Work order: Every line below is to be set down again exactly; any image stays out.

Listed entries:
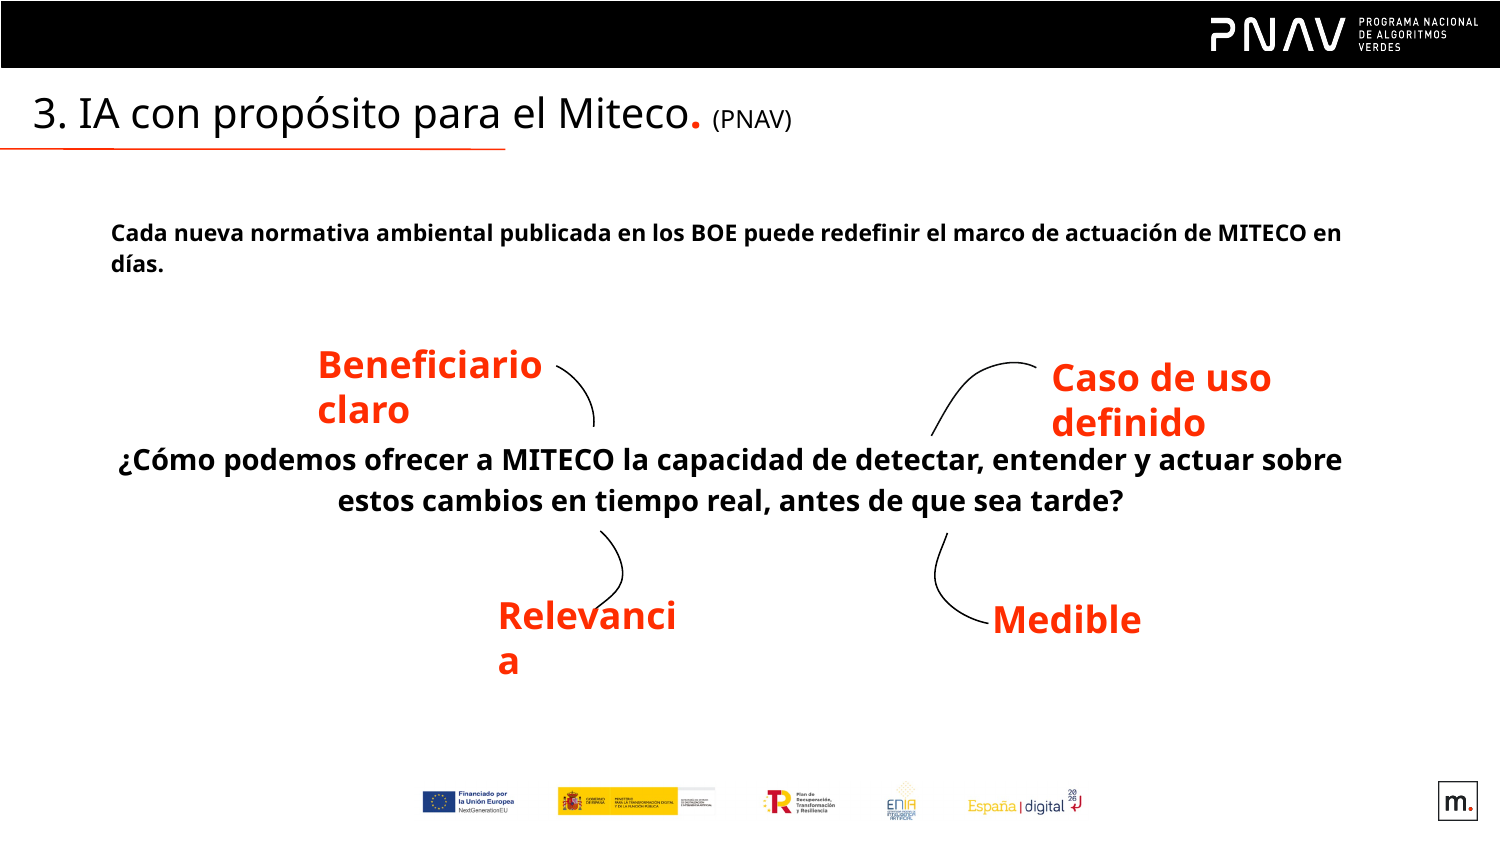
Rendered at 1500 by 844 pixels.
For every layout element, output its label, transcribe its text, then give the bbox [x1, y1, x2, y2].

text_box [1, 1, 1500, 68]
picture [1211, 17, 1478, 51]
text_box Cada nueva normativa ambiental publicada en los BOE puede redefinir el marco de actuación de MITECO en días. [95, 199, 1365, 293]
picture [1438, 781, 1478, 821]
picture [413, 781, 1089, 822]
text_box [83, 326, 1379, 641]
text_box 3. IA con propósito para el Miteco. (PNAV) [17, 79, 919, 137]
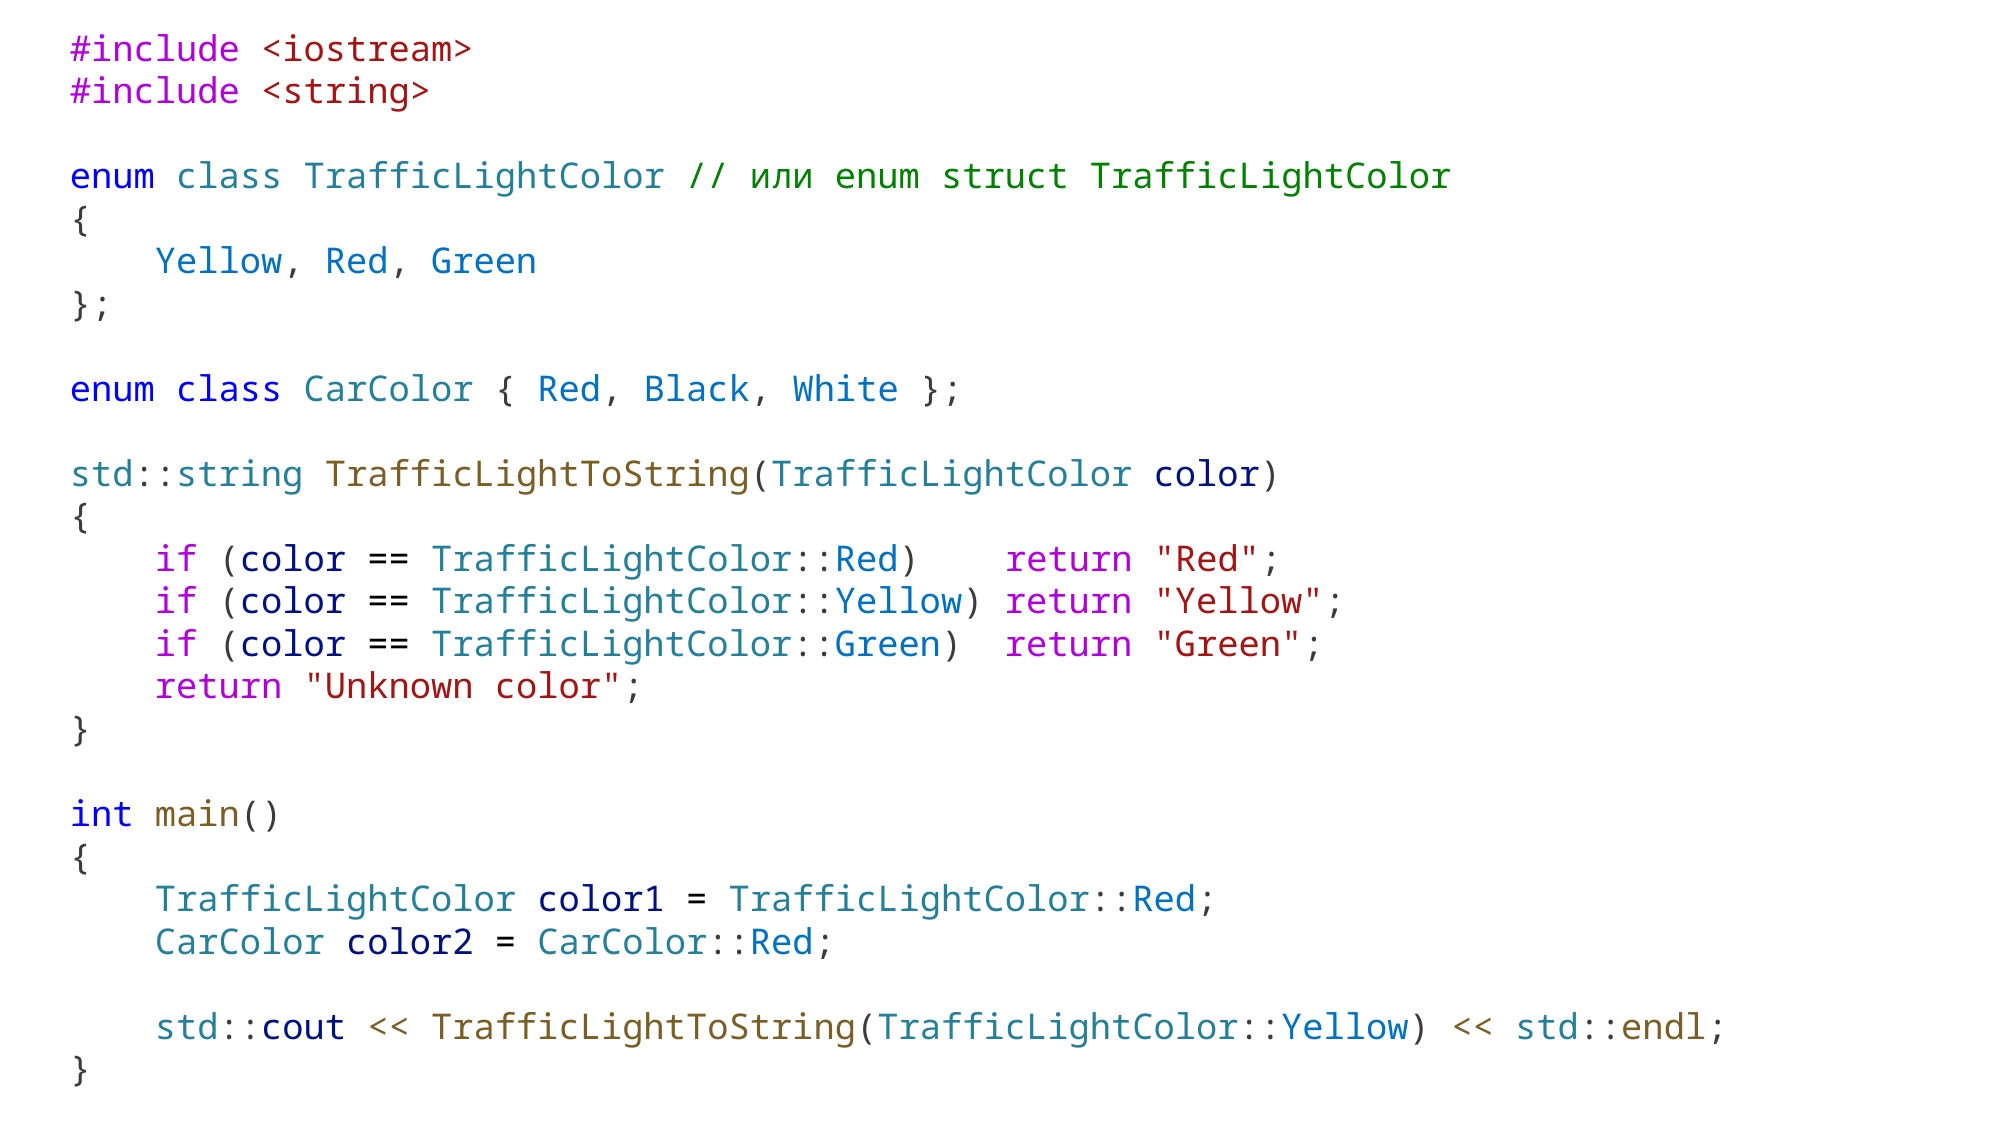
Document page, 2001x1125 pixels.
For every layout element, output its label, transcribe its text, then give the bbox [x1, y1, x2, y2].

text_box #include <iostream> #include <string> enum class TrafficLightColor // или enum struct TrafficLightColor { Yellow, Red, Green }; enum class CarColor { Red, Black, White }; std::string TrafficLightToString(TrafficLightColor color) { if (color == TrafficLightColor::Red) return "Red"; if (color == TrafficLightColor::Yellow) return "Yellow"; if (color == TrafficLightColor::Green) return "Green"; return "Unknown color"; } int main() { TrafficLightColor color1 = TrafficLightColor::Red; CarColor color2 = CarColor::Red; std::cout << TrafficLightToString(TrafficLightColor::Yellow) << std::endl; } [55, 18, 2000, 1097]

Solution below:
Rendered at 1500 by 844 pixels.
For every layout element, output its label, transcribe its text, then give the bbox [x1, y1, x2, y2].

text_box [1, 1, 1500, 68]
picture [1211, 17, 1478, 51]
text_box Cada nueva normativa ambiental publicada en los BOE puede redefinir el marco de actuación de MITECO en días. [95, 199, 1365, 293]
picture [1438, 781, 1478, 821]
picture [413, 781, 1089, 822]
text_box [83, 326, 1379, 641]
text_box 3. IA con propósito para el Miteco. (PNAV) [17, 79, 919, 137]
Document page, 2001x1125 pixels.
For every layout element, output its label, transcribe its text, then give the bbox [x1, y1, x2, y2].

text_box #include <iostream> #include <string> enum class TrafficLightColor // или enum struct TrafficLightColor { Yellow, Red, Green }; enum class CarColor { Red, Black, White }; std::string TrafficLightToString(TrafficLightColor color) { if (color == TrafficLightColor::Red) return "Red"; if (color == TrafficLightColor::Yellow) return "Yellow"; if (color == TrafficLightColor::Green) return "Green"; return "Unknown color"; } int main() { TrafficLightColor color1 = TrafficLightColor::Red; CarColor color2 = CarColor::Red; std::cout << TrafficLightToString(TrafficLightColor::Yellow) << std::endl; } [55, 18, 2000, 1097]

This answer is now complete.